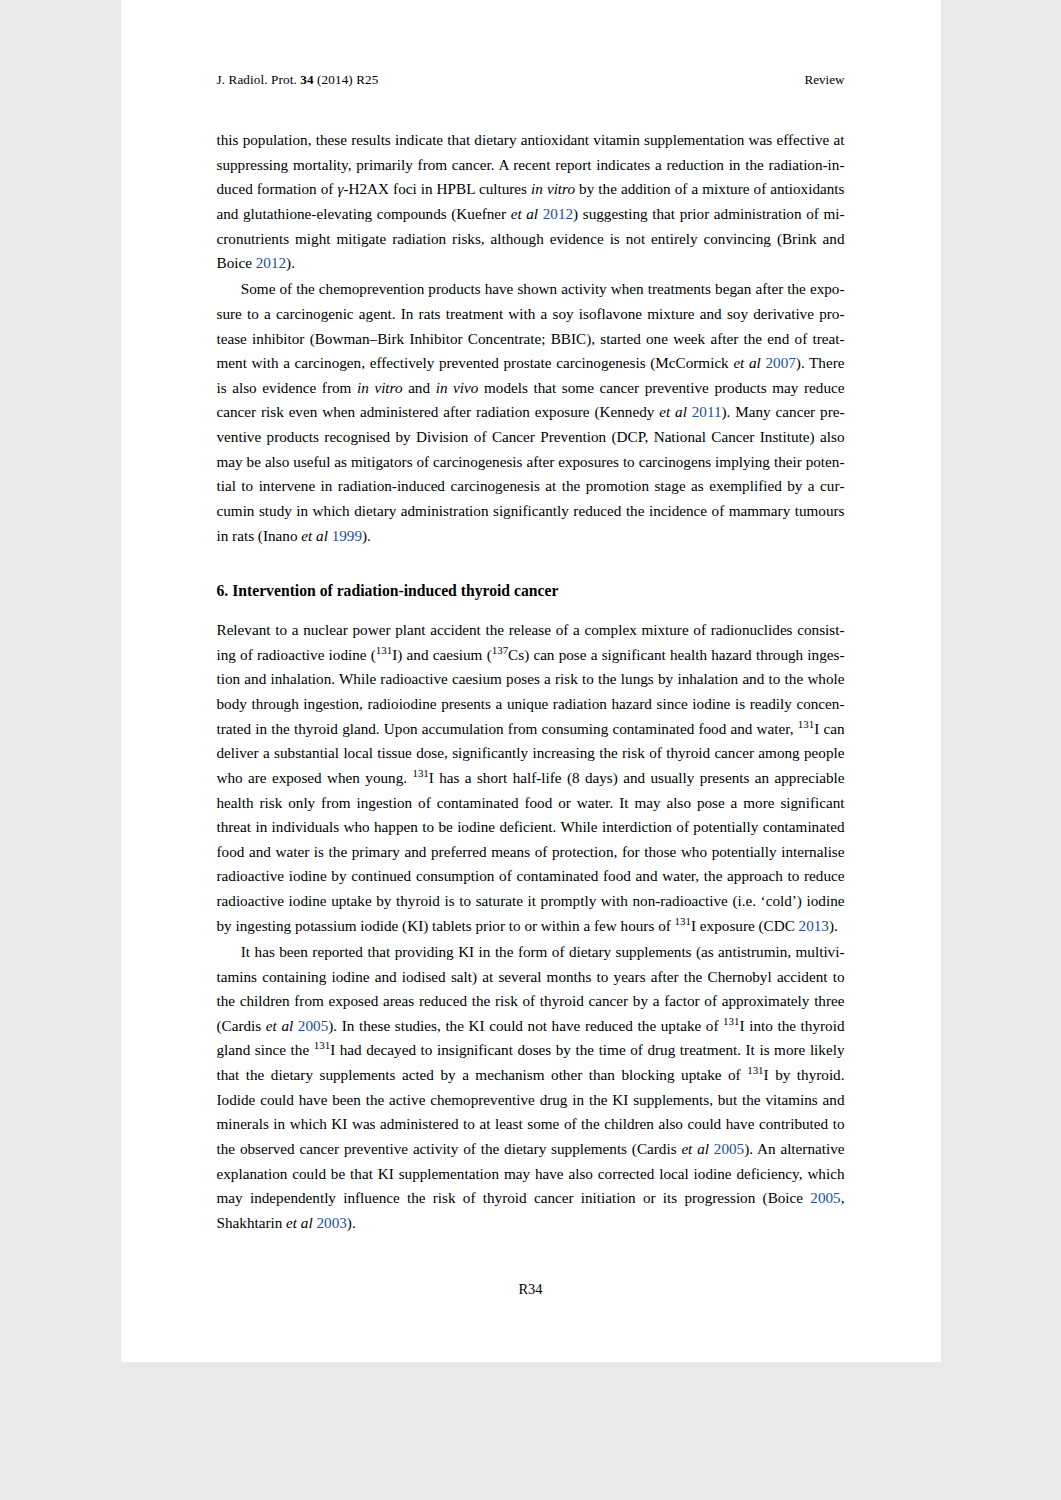J. Radiol. Prot. 34 (2014) R25 Review
this population, these results indicate that dietary antioxidant vitamin supplementation was effective at suppressing mortality, primarily from cancer. A recent report indicates a reduction in the radiation-induced formation of γ-H2AX foci in HPBL cultures in vitro by the addition of a mixture of antioxidants and glutathione-elevating compounds (Kuefner et al 2012) suggesting that prior administration of micronutrients might mitigate radiation risks, although evidence is not entirely convincing (Brink and Boice 2012).
Some of the chemoprevention products have shown activity when treatments began after the exposure to a carcinogenic agent. In rats treatment with a soy isoflavone mixture and soy derivative protease inhibitor (Bowman–Birk Inhibitor Concentrate; BBIC), started one week after the end of treatment with a carcinogen, effectively prevented prostate carcinogenesis (McCormick et al 2007). There is also evidence from in vitro and in vivo models that some cancer preventive products may reduce cancer risk even when administered after radiation exposure (Kennedy et al 2011). Many cancer preventive products recognised by Division of Cancer Prevention (DCP, National Cancer Institute) also may be also useful as mitigators of carcinogenesis after exposures to carcinogens implying their potential to intervene in radiation-induced carcinogenesis at the promotion stage as exemplified by a curcumin study in which dietary administration significantly reduced the incidence of mammary tumours in rats (Inano et al 1999).
6. Intervention of radiation-induced thyroid cancer
Relevant to a nuclear power plant accident the release of a complex mixture of radionuclides consisting of radioactive iodine (131I) and caesium (137Cs) can pose a significant health hazard through ingestion and inhalation. While radioactive caesium poses a risk to the lungs by inhalation and to the whole body through ingestion, radioiodine presents a unique radiation hazard since iodine is readily concentrated in the thyroid gland. Upon accumulation from consuming contaminated food and water, 131I can deliver a substantial local tissue dose, significantly increasing the risk of thyroid cancer among people who are exposed when young. 131I has a short half-life (8 days) and usually presents an appreciable health risk only from ingestion of contaminated food or water. It may also pose a more significant threat in individuals who happen to be iodine deficient. While interdiction of potentially contaminated food and water is the primary and preferred means of protection, for those who potentially internalise radioactive iodine by continued consumption of contaminated food and water, the approach to reduce radioactive iodine uptake by thyroid is to saturate it promptly with non-radioactive (i.e. ‘cold’) iodine by ingesting potassium iodide (KI) tablets prior to or within a few hours of 131I exposure (CDC 2013).
It has been reported that providing KI in the form of dietary supplements (as antistrumin, multivitamins containing iodine and iodised salt) at several months to years after the Chernobyl accident to the children from exposed areas reduced the risk of thyroid cancer by a factor of approximately three (Cardis et al 2005). In these studies, the KI could not have reduced the uptake of 131I into the thyroid gland since the 131I had decayed to insignificant doses by the time of drug treatment. It is more likely that the dietary supplements acted by a mechanism other than blocking uptake of 131I by thyroid. Iodide could have been the active chemopreventive drug in the KI supplements, but the vitamins and minerals in which KI was administered to at least some of the children also could have contributed to the observed cancer preventive activity of the dietary supplements (Cardis et al 2005). An alternative explanation could be that KI supplementation may have also corrected local iodine deficiency, which may independently influence the risk of thyroid cancer initiation or its progression (Boice 2005, Shakhtarin et al 2003).
R34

=====

* [REQUIRED WORK]
Write out all the material verbatim, images excluded.

* [SOLUTION TO THIS TASK]
J. Radiol. Prot. 34 (2014) R25 Review
this population, these results indicate that dietary antioxidant vitamin supplementation was effective at suppressing mortality, primarily from cancer. A recent report indicates a reduction in the radiation-induced formation of γ-H2AX foci in HPBL cultures in vitro by the addition of a mixture of antioxidants and glutathione-elevating compounds (Kuefner et al 2012) suggesting that prior administration of micronutrients might mitigate radiation risks, although evidence is not entirely convincing (Brink and Boice 2012).
Some of the chemoprevention products have shown activity when treatments began after the exposure to a carcinogenic agent. In rats treatment with a soy isoflavone mixture and soy derivative protease inhibitor (Bowman–Birk Inhibitor Concentrate; BBIC), started one week after the end of treatment with a carcinogen, effectively prevented prostate carcinogenesis (McCormick et al 2007). There is also evidence from in vitro and in vivo models that some cancer preventive products may reduce cancer risk even when administered after radiation exposure (Kennedy et al 2011). Many cancer preventive products recognised by Division of Cancer Prevention (DCP, National Cancer Institute) also may be also useful as mitigators of carcinogenesis after exposures to carcinogens implying their potential to intervene in radiation-induced carcinogenesis at the promotion stage as exemplified by a curcumin study in which dietary administration significantly reduced the incidence of mammary tumours in rats (Inano et al 1999).
6. Intervention of radiation-induced thyroid cancer
Relevant to a nuclear power plant accident the release of a complex mixture of radionuclides consisting of radioactive iodine (131I) and caesium (137Cs) can pose a significant health hazard through ingestion and inhalation. While radioactive caesium poses a risk to the lungs by inhalation and to the whole body through ingestion, radioiodine presents a unique radiation hazard since iodine is readily concentrated in the thyroid gland. Upon accumulation from consuming contaminated food and water, 131I can deliver a substantial local tissue dose, significantly increasing the risk of thyroid cancer among people who are exposed when young. 131I has a short half-life (8 days) and usually presents an appreciable health risk only from ingestion of contaminated food or water. It may also pose a more significant threat in individuals who happen to be iodine deficient. While interdiction of potentially contaminated food and water is the primary and preferred means of protection, for those who potentially internalise radioactive iodine by continued consumption of contaminated food and water, the approach to reduce radioactive iodine uptake by thyroid is to saturate it promptly with non-radioactive (i.e. ‘cold’) iodine by ingesting potassium iodide (KI) tablets prior to or within a few hours of 131I exposure (CDC 2013).
It has been reported that providing KI in the form of dietary supplements (as antistrumin, multivitamins containing iodine and iodised salt) at several months to years after the Chernobyl accident to the children from exposed areas reduced the risk of thyroid cancer by a factor of approximately three (Cardis et al 2005). In these studies, the KI could not have reduced the uptake of 131I into the thyroid gland since the 131I had decayed to insignificant doses by the time of drug treatment. It is more likely that the dietary supplements acted by a mechanism other than blocking uptake of 131I by thyroid. Iodide could have been the active chemopreventive drug in the KI supplements, but the vitamins and minerals in which KI was administered to at least some of the children also could have contributed to the observed cancer preventive activity of the dietary supplements (Cardis et al 2005). An alternative explanation could be that KI supplementation may have also corrected local iodine deficiency, which may independently influence the risk of thyroid cancer initiation or its progression (Boice 2005, Shakhtarin et al 2003).
R34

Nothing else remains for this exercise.